Petitioner contends that a New Mexico court would have limited decedent's power of invasion to matters relating to her support or maintenance. The Supreme Court of New Mexico has not had occasion to interpret the word “emergency” in the context of a power to invade a trust. However, we do not believe that the court would restrict or limit its meaning as petitioner contends. Petitioner's position would require that the court add words to an otherwise unambiguous sentence. See Commissioner v. Estate of Bosch, 387 U.S. 456 (1967).

The difficulty, in accepting petitioner's argument, is that not all emergencies in life are associated with “health, education, support, or maintenance.” While, no doubt, the bulk of emergencies can fairly be attributed to such categories, there are other associations. Thus, there can be financial emergencies unrelated to maintenance; collateral for a loan becomes insufficient due to a drop in the silver market; an emergency, yes, but one affecting net worth, not maintenance.

An emergency is a circumstance that calls for immediate action. It may be caused by an act of God, but whatever the cause, the word “emergency” relates to the timing of the invasion, not to any particular source of need. Therefore, it brings into play a set of parameters different from those in play when considering the words “health, education, support, or maintenance.” Given the specificity with which Congress attempted to circumscribe a special power, we do not believe that we are entitled to expand that circumscription.

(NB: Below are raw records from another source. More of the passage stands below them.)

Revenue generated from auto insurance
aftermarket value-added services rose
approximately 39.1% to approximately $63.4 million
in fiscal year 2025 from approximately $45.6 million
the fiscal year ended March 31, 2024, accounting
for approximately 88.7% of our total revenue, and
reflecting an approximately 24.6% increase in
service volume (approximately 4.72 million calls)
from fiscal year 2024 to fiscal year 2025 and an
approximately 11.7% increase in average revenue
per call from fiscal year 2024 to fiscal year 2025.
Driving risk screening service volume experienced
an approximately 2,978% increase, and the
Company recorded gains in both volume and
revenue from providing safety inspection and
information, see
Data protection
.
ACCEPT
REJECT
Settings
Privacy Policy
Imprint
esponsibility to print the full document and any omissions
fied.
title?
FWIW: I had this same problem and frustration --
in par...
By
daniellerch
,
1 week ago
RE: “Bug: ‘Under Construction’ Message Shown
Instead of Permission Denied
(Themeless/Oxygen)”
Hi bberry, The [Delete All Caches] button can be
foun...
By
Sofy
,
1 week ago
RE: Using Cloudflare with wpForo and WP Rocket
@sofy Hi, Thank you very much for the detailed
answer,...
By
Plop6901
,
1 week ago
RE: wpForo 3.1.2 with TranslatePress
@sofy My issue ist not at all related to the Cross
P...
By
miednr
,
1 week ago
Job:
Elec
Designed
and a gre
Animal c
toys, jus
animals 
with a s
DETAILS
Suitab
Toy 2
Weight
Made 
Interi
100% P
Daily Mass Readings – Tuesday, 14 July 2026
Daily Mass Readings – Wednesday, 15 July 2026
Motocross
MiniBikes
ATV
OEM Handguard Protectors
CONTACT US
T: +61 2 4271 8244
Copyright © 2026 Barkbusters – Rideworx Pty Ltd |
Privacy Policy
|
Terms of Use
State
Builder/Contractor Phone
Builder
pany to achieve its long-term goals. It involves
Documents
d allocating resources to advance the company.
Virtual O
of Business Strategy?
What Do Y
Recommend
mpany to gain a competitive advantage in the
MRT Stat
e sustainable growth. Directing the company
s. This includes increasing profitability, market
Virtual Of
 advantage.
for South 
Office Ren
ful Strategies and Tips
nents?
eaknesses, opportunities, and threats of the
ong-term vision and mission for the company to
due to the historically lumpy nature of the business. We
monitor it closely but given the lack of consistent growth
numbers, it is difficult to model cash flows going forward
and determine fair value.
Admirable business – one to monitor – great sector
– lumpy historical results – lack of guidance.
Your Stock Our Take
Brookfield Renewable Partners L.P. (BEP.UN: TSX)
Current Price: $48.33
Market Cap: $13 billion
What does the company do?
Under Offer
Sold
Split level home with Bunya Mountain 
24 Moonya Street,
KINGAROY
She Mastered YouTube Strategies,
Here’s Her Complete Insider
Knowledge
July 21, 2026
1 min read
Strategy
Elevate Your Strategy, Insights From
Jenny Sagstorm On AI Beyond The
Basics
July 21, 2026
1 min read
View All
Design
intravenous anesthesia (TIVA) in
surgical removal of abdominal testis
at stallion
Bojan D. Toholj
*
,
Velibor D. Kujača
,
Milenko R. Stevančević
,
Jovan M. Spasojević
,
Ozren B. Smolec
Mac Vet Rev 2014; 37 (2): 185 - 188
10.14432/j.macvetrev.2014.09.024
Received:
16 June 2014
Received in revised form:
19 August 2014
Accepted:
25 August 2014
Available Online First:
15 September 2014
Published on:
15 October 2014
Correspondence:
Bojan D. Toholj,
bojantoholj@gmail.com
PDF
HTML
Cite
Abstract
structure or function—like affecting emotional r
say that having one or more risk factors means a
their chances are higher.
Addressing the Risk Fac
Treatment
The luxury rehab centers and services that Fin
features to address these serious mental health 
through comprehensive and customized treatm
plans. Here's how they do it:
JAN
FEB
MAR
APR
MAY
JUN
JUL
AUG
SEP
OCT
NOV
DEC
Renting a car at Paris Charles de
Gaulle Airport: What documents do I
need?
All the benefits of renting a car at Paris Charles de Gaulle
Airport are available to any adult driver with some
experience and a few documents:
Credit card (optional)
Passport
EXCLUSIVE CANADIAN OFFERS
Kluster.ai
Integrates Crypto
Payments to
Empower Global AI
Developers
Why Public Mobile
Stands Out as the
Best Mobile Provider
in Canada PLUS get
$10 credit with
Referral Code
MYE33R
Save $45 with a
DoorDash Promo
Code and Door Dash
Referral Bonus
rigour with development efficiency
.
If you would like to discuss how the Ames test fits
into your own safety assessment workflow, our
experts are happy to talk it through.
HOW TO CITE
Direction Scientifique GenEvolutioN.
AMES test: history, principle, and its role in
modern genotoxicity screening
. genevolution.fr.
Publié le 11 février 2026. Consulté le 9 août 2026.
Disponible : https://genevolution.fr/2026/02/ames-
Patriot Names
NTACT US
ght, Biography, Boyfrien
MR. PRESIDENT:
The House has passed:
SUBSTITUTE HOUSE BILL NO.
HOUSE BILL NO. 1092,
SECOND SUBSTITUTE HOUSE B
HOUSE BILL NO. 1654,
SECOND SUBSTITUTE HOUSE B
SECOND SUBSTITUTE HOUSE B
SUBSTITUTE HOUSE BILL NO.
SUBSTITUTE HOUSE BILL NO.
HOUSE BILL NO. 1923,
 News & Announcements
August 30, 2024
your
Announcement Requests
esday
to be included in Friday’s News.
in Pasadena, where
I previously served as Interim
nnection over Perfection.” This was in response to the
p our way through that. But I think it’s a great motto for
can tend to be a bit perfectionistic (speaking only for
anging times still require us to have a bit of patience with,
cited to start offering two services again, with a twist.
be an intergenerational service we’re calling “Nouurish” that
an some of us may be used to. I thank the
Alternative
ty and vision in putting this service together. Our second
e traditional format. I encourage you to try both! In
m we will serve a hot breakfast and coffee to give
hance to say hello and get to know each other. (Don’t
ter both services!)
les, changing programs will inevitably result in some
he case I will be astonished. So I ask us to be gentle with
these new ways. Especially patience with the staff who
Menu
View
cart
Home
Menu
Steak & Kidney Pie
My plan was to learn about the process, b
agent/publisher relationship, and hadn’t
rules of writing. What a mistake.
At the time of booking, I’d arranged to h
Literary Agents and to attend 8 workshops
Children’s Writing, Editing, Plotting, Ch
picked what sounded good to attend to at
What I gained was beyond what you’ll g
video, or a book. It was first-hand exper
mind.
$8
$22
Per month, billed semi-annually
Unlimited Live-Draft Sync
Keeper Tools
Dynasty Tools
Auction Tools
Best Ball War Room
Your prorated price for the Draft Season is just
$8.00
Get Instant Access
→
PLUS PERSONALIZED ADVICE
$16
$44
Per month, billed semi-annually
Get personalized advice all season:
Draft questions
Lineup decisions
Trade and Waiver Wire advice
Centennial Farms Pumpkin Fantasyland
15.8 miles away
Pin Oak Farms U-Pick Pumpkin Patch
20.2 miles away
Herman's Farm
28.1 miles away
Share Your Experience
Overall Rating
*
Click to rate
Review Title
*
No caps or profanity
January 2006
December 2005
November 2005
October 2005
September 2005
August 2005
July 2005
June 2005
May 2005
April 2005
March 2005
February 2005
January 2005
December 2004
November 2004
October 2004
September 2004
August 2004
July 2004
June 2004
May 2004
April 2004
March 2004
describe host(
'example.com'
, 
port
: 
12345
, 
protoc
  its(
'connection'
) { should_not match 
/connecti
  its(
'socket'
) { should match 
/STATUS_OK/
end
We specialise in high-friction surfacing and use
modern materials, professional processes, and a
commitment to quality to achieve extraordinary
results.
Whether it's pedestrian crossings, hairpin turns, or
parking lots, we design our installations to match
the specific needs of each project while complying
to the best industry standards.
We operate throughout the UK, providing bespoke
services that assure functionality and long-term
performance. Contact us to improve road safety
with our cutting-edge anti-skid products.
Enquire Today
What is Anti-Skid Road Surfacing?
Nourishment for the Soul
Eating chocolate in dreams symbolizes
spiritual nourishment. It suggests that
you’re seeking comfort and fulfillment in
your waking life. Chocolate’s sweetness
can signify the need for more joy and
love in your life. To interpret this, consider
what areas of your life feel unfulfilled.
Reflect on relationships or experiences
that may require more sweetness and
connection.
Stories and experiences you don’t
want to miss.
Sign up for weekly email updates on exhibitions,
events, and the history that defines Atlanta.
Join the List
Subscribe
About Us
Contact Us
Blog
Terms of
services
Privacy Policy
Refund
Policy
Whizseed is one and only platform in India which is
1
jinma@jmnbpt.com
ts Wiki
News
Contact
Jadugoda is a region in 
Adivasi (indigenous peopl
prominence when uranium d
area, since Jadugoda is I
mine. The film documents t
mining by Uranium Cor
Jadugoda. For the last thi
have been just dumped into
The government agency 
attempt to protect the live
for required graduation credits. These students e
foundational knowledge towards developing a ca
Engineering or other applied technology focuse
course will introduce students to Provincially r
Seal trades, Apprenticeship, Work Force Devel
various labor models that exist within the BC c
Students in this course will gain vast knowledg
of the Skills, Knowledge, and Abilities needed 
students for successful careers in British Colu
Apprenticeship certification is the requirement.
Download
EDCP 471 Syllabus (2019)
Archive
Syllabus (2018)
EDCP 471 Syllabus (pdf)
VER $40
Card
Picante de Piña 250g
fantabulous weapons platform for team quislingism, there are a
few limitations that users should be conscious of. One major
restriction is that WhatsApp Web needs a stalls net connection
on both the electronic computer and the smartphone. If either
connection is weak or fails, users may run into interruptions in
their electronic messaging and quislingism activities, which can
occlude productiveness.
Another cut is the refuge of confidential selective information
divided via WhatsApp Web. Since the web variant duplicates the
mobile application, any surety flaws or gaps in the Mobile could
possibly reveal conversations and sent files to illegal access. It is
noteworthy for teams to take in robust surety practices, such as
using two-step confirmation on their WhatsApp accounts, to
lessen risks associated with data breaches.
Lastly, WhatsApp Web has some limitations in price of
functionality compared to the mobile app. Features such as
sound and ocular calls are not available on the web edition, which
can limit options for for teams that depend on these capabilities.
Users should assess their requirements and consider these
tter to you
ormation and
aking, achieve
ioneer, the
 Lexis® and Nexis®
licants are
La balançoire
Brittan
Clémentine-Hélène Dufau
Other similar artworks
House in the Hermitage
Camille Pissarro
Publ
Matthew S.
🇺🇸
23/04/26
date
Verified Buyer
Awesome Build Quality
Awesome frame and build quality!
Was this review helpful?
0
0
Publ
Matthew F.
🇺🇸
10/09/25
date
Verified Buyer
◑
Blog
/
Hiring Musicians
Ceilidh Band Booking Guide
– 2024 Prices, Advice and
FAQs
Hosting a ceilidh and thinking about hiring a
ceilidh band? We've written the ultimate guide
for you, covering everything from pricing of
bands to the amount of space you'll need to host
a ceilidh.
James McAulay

Given that the term emergency is a word of limitation, the disjunctive phraseology of the grant requires that it be viewed in isolation with the consequent conclusion that it can have a free-standing meaning independent of the four statutory words at issue. Hence, we must conclude that her power of invasion was not sufficiently limited so as to fall within the exception of section 2041(b)(1)(A).

Accordingly, petitioner's motion for summary judgment is denied. Respondent's motion for summary judgment is granted and

Decision will be entered under Rule 155.